**Dataset entries**.
*****

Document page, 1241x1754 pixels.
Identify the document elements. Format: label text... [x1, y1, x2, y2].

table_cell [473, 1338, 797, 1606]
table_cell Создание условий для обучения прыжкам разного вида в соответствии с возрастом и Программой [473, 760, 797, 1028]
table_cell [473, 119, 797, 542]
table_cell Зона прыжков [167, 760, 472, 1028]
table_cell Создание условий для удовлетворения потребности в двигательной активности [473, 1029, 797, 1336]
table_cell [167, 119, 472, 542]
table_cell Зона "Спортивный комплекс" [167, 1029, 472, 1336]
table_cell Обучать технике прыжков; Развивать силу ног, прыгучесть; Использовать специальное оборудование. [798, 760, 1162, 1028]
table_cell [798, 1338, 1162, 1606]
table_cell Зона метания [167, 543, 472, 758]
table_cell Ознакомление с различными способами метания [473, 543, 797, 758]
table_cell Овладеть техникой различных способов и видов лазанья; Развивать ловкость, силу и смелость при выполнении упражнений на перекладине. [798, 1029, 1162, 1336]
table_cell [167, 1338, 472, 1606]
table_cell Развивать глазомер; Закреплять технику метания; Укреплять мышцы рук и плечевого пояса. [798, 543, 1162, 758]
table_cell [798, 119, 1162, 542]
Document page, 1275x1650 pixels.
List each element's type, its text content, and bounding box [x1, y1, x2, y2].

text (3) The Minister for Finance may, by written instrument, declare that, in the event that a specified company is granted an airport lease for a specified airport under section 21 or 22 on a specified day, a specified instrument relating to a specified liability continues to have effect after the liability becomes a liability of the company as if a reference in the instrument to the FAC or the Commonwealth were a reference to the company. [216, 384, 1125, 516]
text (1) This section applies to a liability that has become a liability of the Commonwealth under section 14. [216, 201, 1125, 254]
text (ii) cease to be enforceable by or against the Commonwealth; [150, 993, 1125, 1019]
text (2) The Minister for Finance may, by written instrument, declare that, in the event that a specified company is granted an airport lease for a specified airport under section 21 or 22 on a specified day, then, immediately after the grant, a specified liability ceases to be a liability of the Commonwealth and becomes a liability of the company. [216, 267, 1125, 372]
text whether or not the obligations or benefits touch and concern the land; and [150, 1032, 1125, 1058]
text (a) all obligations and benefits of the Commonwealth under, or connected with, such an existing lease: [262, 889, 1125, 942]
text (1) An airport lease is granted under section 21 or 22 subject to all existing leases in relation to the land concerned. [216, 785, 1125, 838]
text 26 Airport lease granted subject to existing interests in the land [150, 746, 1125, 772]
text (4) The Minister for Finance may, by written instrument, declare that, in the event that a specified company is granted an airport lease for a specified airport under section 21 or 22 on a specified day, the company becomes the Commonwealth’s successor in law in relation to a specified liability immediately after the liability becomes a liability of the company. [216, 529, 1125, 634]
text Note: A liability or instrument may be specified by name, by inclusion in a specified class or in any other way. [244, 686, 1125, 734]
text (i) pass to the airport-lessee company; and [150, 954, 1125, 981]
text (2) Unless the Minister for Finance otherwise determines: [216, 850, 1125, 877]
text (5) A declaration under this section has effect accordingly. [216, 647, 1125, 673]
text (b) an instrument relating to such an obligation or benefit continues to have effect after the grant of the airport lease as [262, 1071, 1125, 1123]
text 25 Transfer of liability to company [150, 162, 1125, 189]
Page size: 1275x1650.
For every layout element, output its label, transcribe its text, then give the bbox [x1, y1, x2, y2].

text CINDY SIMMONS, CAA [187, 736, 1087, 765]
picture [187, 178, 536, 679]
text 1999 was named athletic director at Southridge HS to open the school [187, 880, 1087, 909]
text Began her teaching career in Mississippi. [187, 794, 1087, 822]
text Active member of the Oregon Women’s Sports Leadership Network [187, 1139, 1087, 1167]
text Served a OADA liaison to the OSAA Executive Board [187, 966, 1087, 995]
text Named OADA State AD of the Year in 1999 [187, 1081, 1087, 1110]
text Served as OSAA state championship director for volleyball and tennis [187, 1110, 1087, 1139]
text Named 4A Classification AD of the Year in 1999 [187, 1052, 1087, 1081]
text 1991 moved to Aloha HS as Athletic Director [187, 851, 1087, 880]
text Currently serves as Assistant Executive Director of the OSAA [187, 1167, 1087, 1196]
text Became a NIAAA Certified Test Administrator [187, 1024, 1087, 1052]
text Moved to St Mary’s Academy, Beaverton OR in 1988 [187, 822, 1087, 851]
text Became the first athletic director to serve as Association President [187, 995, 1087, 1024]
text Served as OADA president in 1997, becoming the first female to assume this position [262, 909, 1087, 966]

*****

**Task item**. Return every line holding the word "subject" from the records.

**Reply**.
text (1) An airport lease is granted under section 21 or 22 subject to all existing leases in relation to the land concerned. [216, 785, 1125, 838]
text 26 Airport lease granted subject to existing interests in the land [150, 746, 1125, 772]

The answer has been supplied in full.